#### RECORDS SUPPLIED
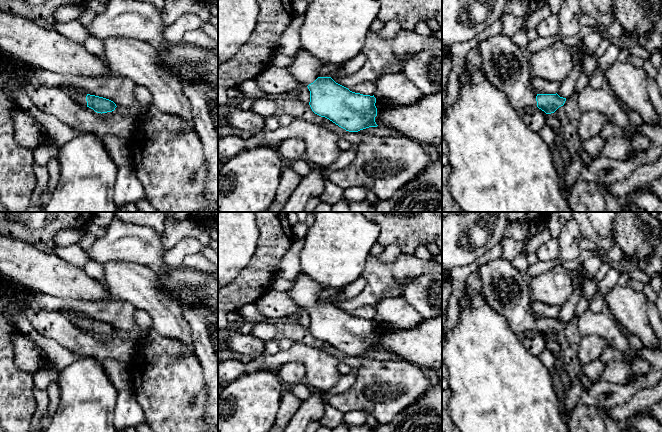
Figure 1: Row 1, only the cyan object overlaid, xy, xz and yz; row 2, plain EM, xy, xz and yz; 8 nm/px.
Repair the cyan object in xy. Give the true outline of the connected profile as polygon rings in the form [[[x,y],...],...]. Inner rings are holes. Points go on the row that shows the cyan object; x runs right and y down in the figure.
[[[68,90],[68,92],[76,103],[87,106],[97,113],[112,112],[117,107],[113,101],[103,97],[86,94],[80,90]]]

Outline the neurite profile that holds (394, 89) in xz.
[[[403,73],[381,76],[374,97],[389,105],[406,106],[422,99],[424,94]]]

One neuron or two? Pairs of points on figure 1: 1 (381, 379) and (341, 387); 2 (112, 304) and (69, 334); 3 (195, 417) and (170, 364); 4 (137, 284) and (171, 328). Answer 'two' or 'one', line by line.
1: two
2: two
3: one
4: one

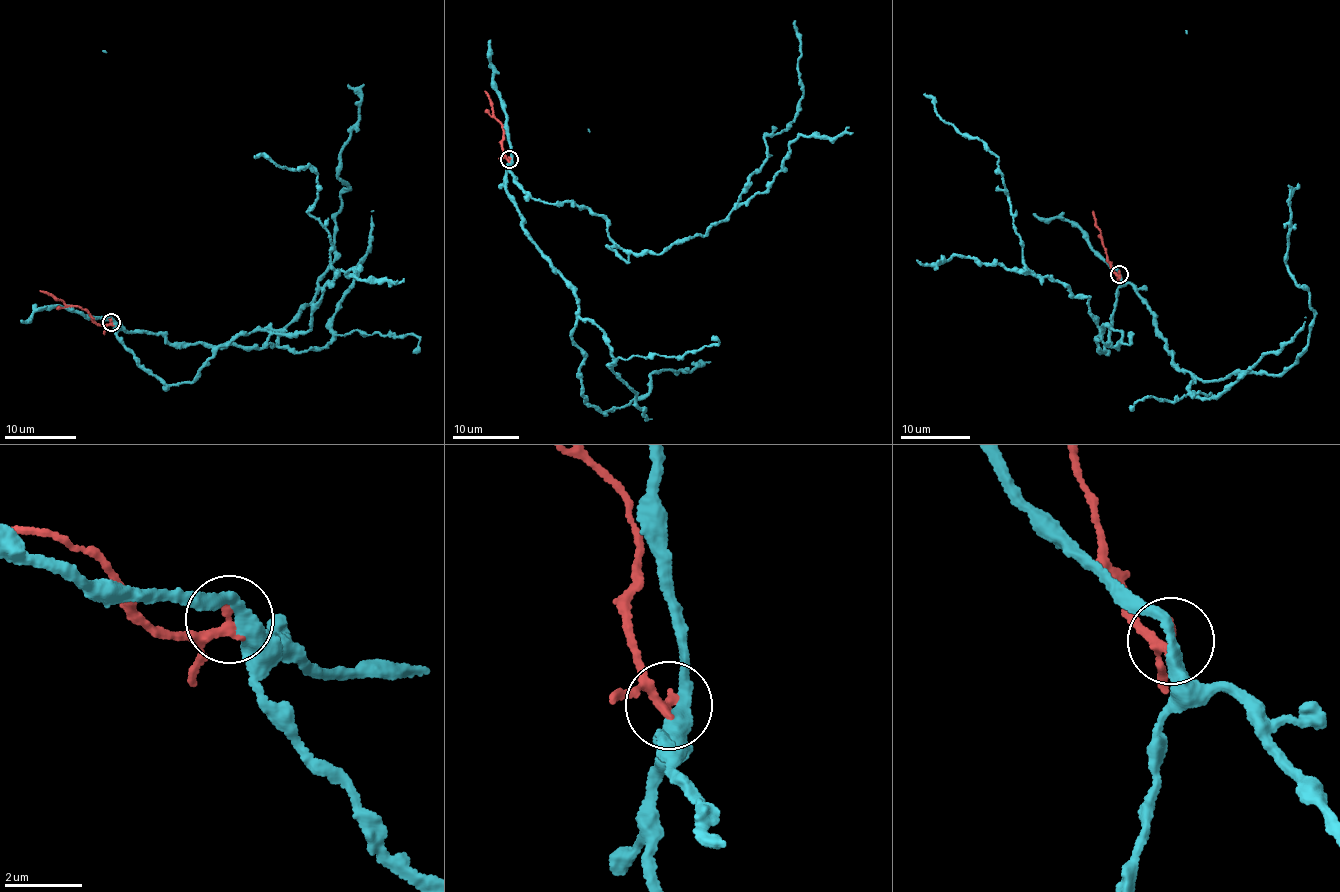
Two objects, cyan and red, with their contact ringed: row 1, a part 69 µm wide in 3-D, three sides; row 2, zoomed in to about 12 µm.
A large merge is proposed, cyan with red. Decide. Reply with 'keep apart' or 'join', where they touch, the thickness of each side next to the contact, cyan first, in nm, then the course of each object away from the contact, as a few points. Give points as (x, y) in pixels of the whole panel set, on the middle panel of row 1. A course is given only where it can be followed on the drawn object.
keep apart; place (509, 159); calibres 360 and 220 nm; course cyan (509, 160), (530, 196), (603, 218), (623, 250), (702, 235), (763, 162), (764, 137), (793, 121), (795, 20); course red (509, 160), (501, 145), (504, 135), (485, 90)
########
## ASSIGNMENT
All records above are to be printed exactly, minus the pictures they contain.

## OUTPUT FOR THIS EXERCISE
Figure 1: Row 1, only the cyan object overlaid, xy, xz and yz; row 2, plain EM, xy, xz and yz; 8 nm/px.
Repair the cyan object in xy. Give the true outline of the connected profile as polygon rings in the form [[[x,y],...],...]. Inner rings are holes. Points go on the row that shows the cyan object; x runs right and y down in the figure.
[[[68,90],[68,92],[76,103],[87,106],[97,113],[112,112],[117,107],[113,101],[103,97],[86,94],[80,90]]]

Outline the neurite profile that holds (394, 89) in xz.
[[[403,73],[381,76],[374,97],[389,105],[406,106],[422,99],[424,94]]]

One neuron or two? Pairs of points on figure 1: 1 (381, 379) and (341, 387); 2 (112, 304) and (69, 334); 3 (195, 417) and (170, 364); 4 (137, 284) and (171, 328). Answer 'two' or 'one', line by line.
1: two
2: two
3: one
4: one

Two objects, cyan and red, with their contact ringed: row 1, a part 69 µm wide in 3-D, three sides; row 2, zoomed in to about 12 µm.
A large merge is proposed, cyan with red. Decide. Reply with 'keep apart' or 'join', where they touch, the thickness of each side next to the contact, cyan first, in nm, then the course of each object away from the contact, as a few points. Give points as (x, y) in pixels of the whole panel set, on the middle panel of row 1. A course is given only where it can be followed on the drawn object.
keep apart; place (509, 159); calibres 360 and 220 nm; course cyan (509, 160), (530, 196), (603, 218), (623, 250), (702, 235), (763, 162), (764, 137), (793, 121), (795, 20); course red (509, 160), (501, 145), (504, 135), (485, 90)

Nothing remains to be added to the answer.